▶ Exercise description
What should be copied is the stretch of entries below from the line with "right eye: (721, 571)" up to and including the line with "left elbow: (129, 93)", exactly and without images.

(Stored data entries)
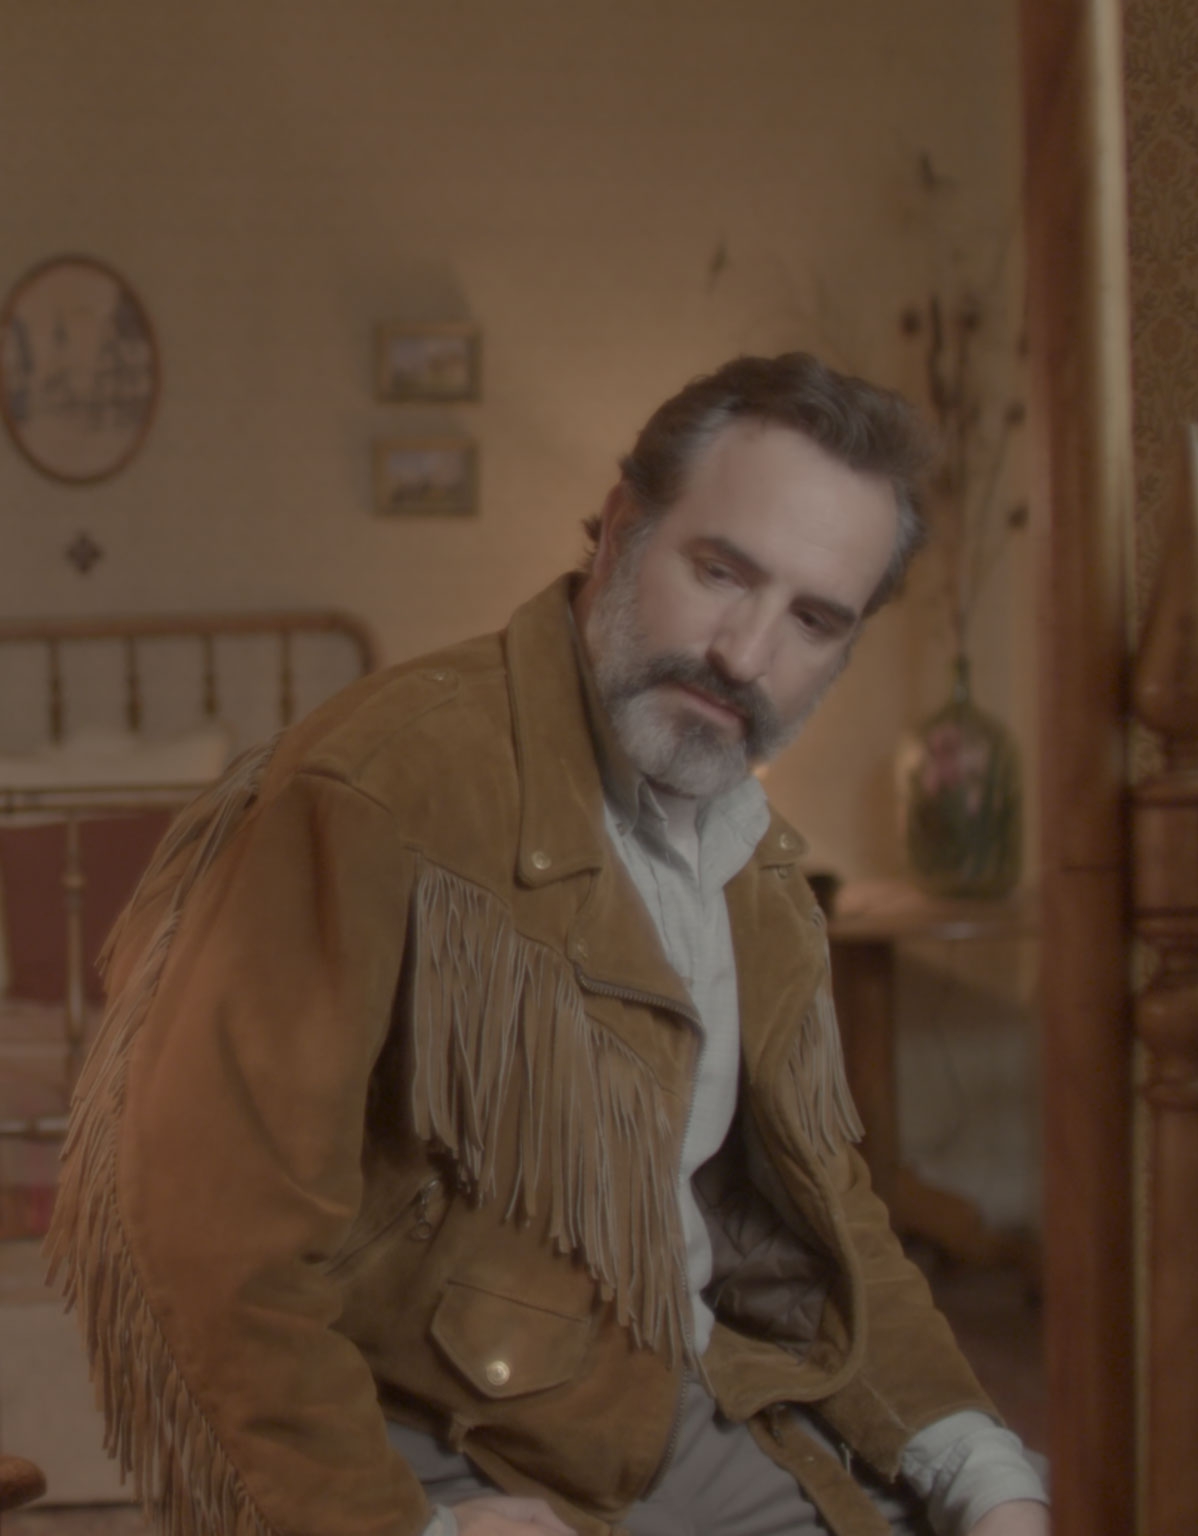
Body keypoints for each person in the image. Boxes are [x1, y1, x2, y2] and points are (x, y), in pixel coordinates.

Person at [48, 353, 1050, 1536]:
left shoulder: (757, 862)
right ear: (623, 526)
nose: (746, 653)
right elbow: (217, 1240)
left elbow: (825, 1215)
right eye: (721, 571)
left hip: (675, 1402)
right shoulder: (378, 791)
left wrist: (983, 1466)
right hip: (435, 1446)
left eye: (813, 618)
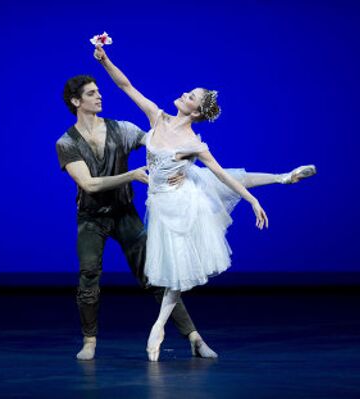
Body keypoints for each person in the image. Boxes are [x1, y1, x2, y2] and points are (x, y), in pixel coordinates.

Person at [94, 44, 316, 361]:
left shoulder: (193, 144)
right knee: (172, 269)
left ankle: (158, 328)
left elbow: (224, 175)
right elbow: (125, 85)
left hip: (181, 203)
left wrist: (252, 200)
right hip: (159, 201)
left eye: (190, 97)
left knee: (179, 264)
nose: (184, 94)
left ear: (195, 112)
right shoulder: (156, 117)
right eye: (188, 92)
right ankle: (282, 177)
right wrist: (104, 60)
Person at [56, 75, 220, 361]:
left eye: (99, 91)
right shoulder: (66, 142)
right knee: (89, 273)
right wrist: (130, 175)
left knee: (156, 275)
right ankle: (89, 341)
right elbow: (90, 184)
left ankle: (193, 336)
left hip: (125, 213)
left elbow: (164, 144)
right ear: (76, 101)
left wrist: (181, 164)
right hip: (91, 217)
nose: (99, 96)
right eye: (92, 93)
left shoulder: (122, 129)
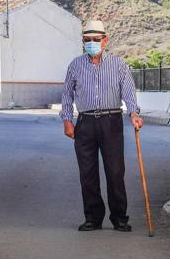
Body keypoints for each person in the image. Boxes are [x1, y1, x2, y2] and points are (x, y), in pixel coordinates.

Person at [60, 20, 143, 232]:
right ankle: (93, 218)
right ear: (83, 42)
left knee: (115, 172)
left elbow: (129, 93)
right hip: (85, 122)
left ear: (105, 41)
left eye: (96, 40)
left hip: (111, 121)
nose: (91, 43)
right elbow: (67, 95)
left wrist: (134, 113)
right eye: (87, 40)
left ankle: (120, 219)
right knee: (87, 173)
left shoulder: (118, 65)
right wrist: (67, 121)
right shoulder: (75, 65)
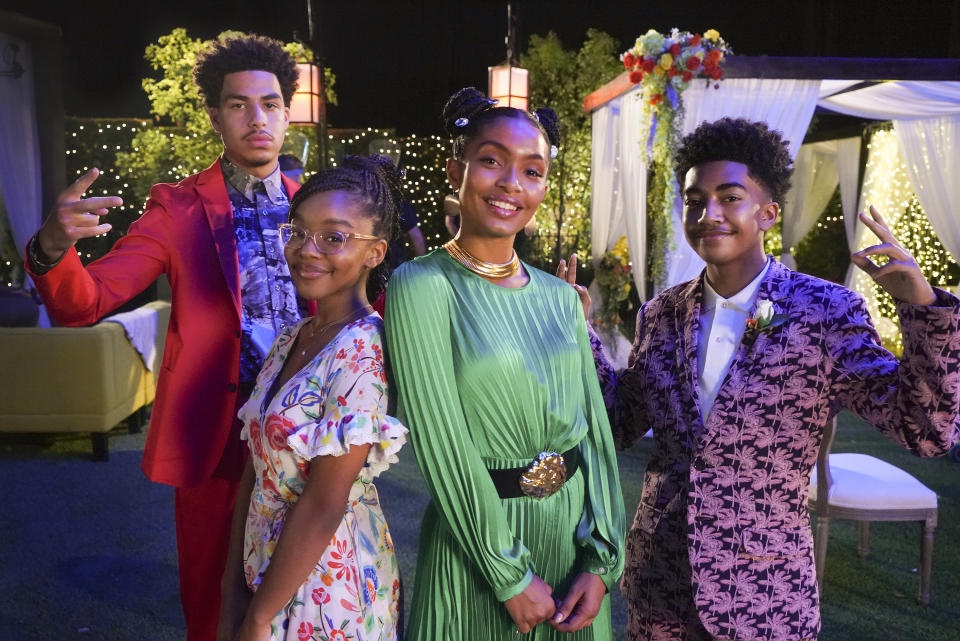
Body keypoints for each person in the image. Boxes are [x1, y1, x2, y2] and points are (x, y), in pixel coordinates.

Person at [564, 117, 960, 641]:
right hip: (660, 586)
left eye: (730, 197)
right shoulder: (660, 315)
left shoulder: (825, 311)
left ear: (768, 212)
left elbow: (927, 432)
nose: (709, 215)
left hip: (764, 596)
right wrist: (581, 333)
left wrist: (923, 308)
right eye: (695, 199)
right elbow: (617, 424)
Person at [24, 34, 306, 641]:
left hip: (308, 435)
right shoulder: (178, 209)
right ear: (215, 116)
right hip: (220, 434)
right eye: (239, 104)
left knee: (302, 593)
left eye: (271, 103)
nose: (257, 118)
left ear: (287, 111)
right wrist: (52, 247)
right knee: (213, 600)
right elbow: (85, 304)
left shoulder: (314, 205)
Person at [385, 87, 626, 640]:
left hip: (570, 548)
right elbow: (441, 441)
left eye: (533, 170)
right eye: (492, 160)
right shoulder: (420, 285)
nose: (512, 183)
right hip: (478, 550)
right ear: (456, 170)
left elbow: (592, 435)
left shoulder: (561, 296)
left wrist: (600, 560)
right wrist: (509, 576)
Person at [219, 155, 407, 641]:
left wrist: (258, 617)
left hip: (328, 586)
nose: (307, 249)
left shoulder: (364, 351)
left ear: (375, 252)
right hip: (267, 571)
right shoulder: (293, 337)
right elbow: (255, 467)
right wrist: (233, 590)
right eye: (298, 232)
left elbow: (325, 501)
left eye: (334, 237)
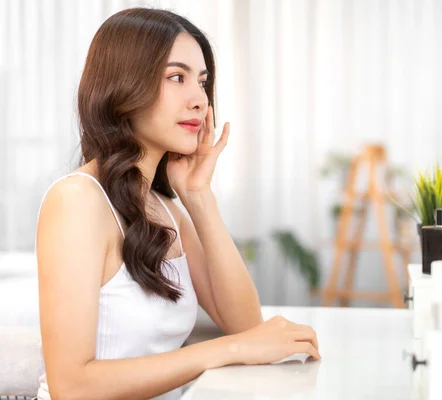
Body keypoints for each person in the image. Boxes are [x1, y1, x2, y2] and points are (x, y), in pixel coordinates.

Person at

▶ Written solution
right eye: (721, 571)
left hip: (675, 1402)
right shoulder: (378, 791)
left wrist: (983, 1466)
right hip: (435, 1446)
left eye: (813, 618)
Body keypoints for each person in the image. Boxes are [x1, y1, x2, y2] and points are (x, y), in pixel coordinates.

Person at [94, 44, 316, 361]:
left shoulder: (193, 144)
right knee: (172, 269)
left ankle: (158, 328)
left elbow: (224, 175)
right elbow: (125, 85)
left hip: (181, 203)
left wrist: (252, 200)
right hip: (159, 201)
left eye: (190, 97)
left knee: (179, 264)
nose: (184, 94)
left ear: (195, 112)
right shoulder: (156, 117)
right eye: (188, 92)
right ankle: (282, 177)
right wrist: (104, 60)
Person at [56, 75, 220, 361]:
left eye: (99, 91)
right shoulder: (66, 142)
right knee: (89, 273)
right wrist: (130, 175)
left knee: (156, 275)
right ankle: (89, 341)
right elbow: (90, 184)
left ankle: (193, 336)
left hip: (125, 213)
left elbow: (164, 144)
right ear: (76, 101)
left wrist: (181, 164)
right hip: (91, 217)
nose: (99, 96)
right eye: (92, 93)
left shoulder: (122, 129)
Body keypoints for each person in the image. Boxes are [x1, y1, x2, y2] and points are (x, y), in pixel coordinates.

Person at [60, 20, 143, 232]:
right ankle: (93, 218)
right ear: (83, 42)
left knee: (115, 172)
left elbow: (129, 93)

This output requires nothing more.